In one of my earlier posts (actually from quite a while ago already), I have laid out how complex HR has become and what kind of different asks, topics, areas of responsibility came into HR and bloated this function. It is massive and not everything that was placed into HR belongs into HR – but that is a story I have already written. Today I want to focus on a different issue with a similar outcome – topics and responsibilities that HR decided to take on, decided it needs to take on.
How many HR policies do you have in your organization? How long do you need to read through all of them? – or what can you do without asking HR for permission today as a people manager? I guess not much? I just recently had a conversation with some of the leading HR SaaS vendors and what they call leading processes. These leading processes are still a self-fulfilling prophecy about what HR wants to hear, wants to do and believes is responsible for instead of rethinking people processes and transforming them in to the 21st century.

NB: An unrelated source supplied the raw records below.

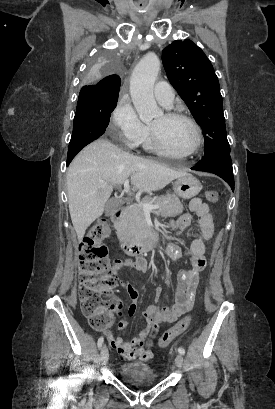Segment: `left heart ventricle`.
Returning <instances> with one entry per match:
<instances>
[{
  "label": "left heart ventricle",
  "instance_id": "obj_1",
  "mask_svg": "<svg viewBox=\"0 0 275 409\" xmlns=\"http://www.w3.org/2000/svg\"><path fill=\"white\" fill-rule=\"evenodd\" d=\"M158 131L166 145L173 151L183 153L194 143V131L189 123L183 120L166 121L164 115L158 117L151 125Z\"/></svg>",
  "mask_w": 275,
  "mask_h": 409
}]
</instances>
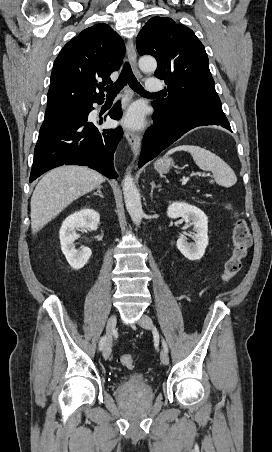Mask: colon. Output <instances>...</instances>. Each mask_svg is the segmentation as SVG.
I'll return each mask as SVG.
<instances>
[{"label":"colon","instance_id":"5ec220e1","mask_svg":"<svg viewBox=\"0 0 272 452\" xmlns=\"http://www.w3.org/2000/svg\"><path fill=\"white\" fill-rule=\"evenodd\" d=\"M235 225L232 233L233 249L231 256L225 263L222 274V282L224 284L230 282L241 270L242 262L247 256L248 249L251 245L250 231L247 222L242 217L235 214ZM120 362L127 368H132L135 363L132 354H123Z\"/></svg>","mask_w":272,"mask_h":452}]
</instances>
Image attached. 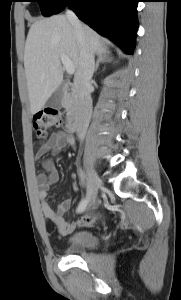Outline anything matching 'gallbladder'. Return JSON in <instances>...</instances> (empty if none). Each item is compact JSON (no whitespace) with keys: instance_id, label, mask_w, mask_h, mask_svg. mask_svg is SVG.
Masks as SVG:
<instances>
[{"instance_id":"1","label":"gallbladder","mask_w":181,"mask_h":300,"mask_svg":"<svg viewBox=\"0 0 181 300\" xmlns=\"http://www.w3.org/2000/svg\"><path fill=\"white\" fill-rule=\"evenodd\" d=\"M64 96L63 84H61L48 98L45 107L52 109H60L62 107V100Z\"/></svg>"}]
</instances>
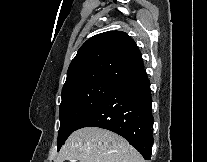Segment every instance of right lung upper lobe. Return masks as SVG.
Masks as SVG:
<instances>
[{
  "mask_svg": "<svg viewBox=\"0 0 207 162\" xmlns=\"http://www.w3.org/2000/svg\"><path fill=\"white\" fill-rule=\"evenodd\" d=\"M143 69L141 53L131 37L121 31L101 33L79 49L62 93L95 84L116 86Z\"/></svg>",
  "mask_w": 207,
  "mask_h": 162,
  "instance_id": "right-lung-upper-lobe-1",
  "label": "right lung upper lobe"
}]
</instances>
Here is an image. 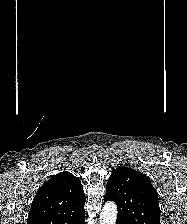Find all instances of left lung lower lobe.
Listing matches in <instances>:
<instances>
[{
	"instance_id": "obj_1",
	"label": "left lung lower lobe",
	"mask_w": 187,
	"mask_h": 224,
	"mask_svg": "<svg viewBox=\"0 0 187 224\" xmlns=\"http://www.w3.org/2000/svg\"><path fill=\"white\" fill-rule=\"evenodd\" d=\"M116 224H122V222H121V221H119V220H117V221H116Z\"/></svg>"
}]
</instances>
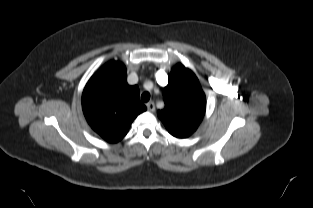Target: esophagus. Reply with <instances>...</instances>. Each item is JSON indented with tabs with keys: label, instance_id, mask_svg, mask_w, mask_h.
I'll return each mask as SVG.
<instances>
[{
	"label": "esophagus",
	"instance_id": "esophagus-1",
	"mask_svg": "<svg viewBox=\"0 0 313 208\" xmlns=\"http://www.w3.org/2000/svg\"><path fill=\"white\" fill-rule=\"evenodd\" d=\"M146 106H147V109H148L149 111H151V112H153V111L155 110V104H154V102H152V101L148 102V103L146 104Z\"/></svg>",
	"mask_w": 313,
	"mask_h": 208
}]
</instances>
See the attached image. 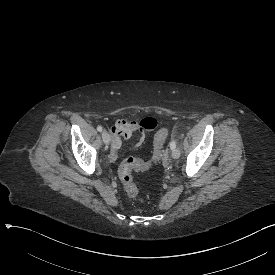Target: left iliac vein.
Listing matches in <instances>:
<instances>
[{
  "label": "left iliac vein",
  "instance_id": "4c4485c4",
  "mask_svg": "<svg viewBox=\"0 0 275 275\" xmlns=\"http://www.w3.org/2000/svg\"><path fill=\"white\" fill-rule=\"evenodd\" d=\"M171 156L173 159H178L180 156V151L178 148L172 150Z\"/></svg>",
  "mask_w": 275,
  "mask_h": 275
}]
</instances>
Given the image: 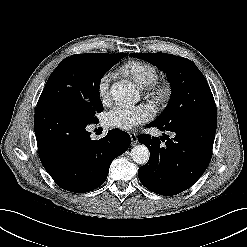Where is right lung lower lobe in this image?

Let me give you an example: Organization Management. Leading practice is supposed to still be that an HR Business Partner or similar checks and approves a new position that a manager creates. How can that be? – why is HR involved in this process in any other way than the pure back-office to make sure that all next steps are triggered correctly? Why does HR believes it owns the people costs? Does in your organization Finance approve every expense that a manager has? Does Finance own the money of the company – or do they manage it only?
I strongly believe that although we have transformed HR probably more than any other function (this topic is going on since 1997 when Dave Ulrich started all of this) in the recent years, we did not truly change anything:
- We have implemented Shared Service Centers to take on the back-office – but we did not revolutionize the back-office processes itself…
- We have installed self-services “to empower people manager” – but in the end we just ask them to do the admin work of completing forms…
- We have done away with HR Generalists and installed HR Business Partners – but in the end we just renamed them, did not change the what, how and why of their work
- We have saved millions of $ in the HR function – but today less HR people do more work and we still did not truly enable the main part of this Transformation Business Case which is the workforce
Of course, my above statements are not true to 100% of the companies and HR functions out there, but I am sure that at least two statements are true for the majority of HR departments. So what are we doing now? – is this what companies want and need? Is this what employees and people managers want and need?
Ok, let’s not really ask the “want” part of the questions, and focus on the “need”. We as HR need to scrutinize each and every HR process and have to ask us two questions:
- Does that HR process and/ or policy add any value to the company or the workforce? – and if the answer is no, just stop it, cut it out
- If the answer is yes, ask the question: Does the way we execute this process differentiate us from our competition? – and if the answer is no, just cut it out and ask a specialized best of breed vendor to take it on for you
And everything that is then still left in HR and in your company: Simplify, streamline and ask what HR’s value add in that process is. I tell you, most processes will just run fine without HR interference. I am myself an HR Pro and I believe that sometimes we take us and our function to serious and important. Let’s jointly cut it out and simplify our, our colleagues’ and the whole company’s life every day. Let’s be only where we need to be, not where we want to be.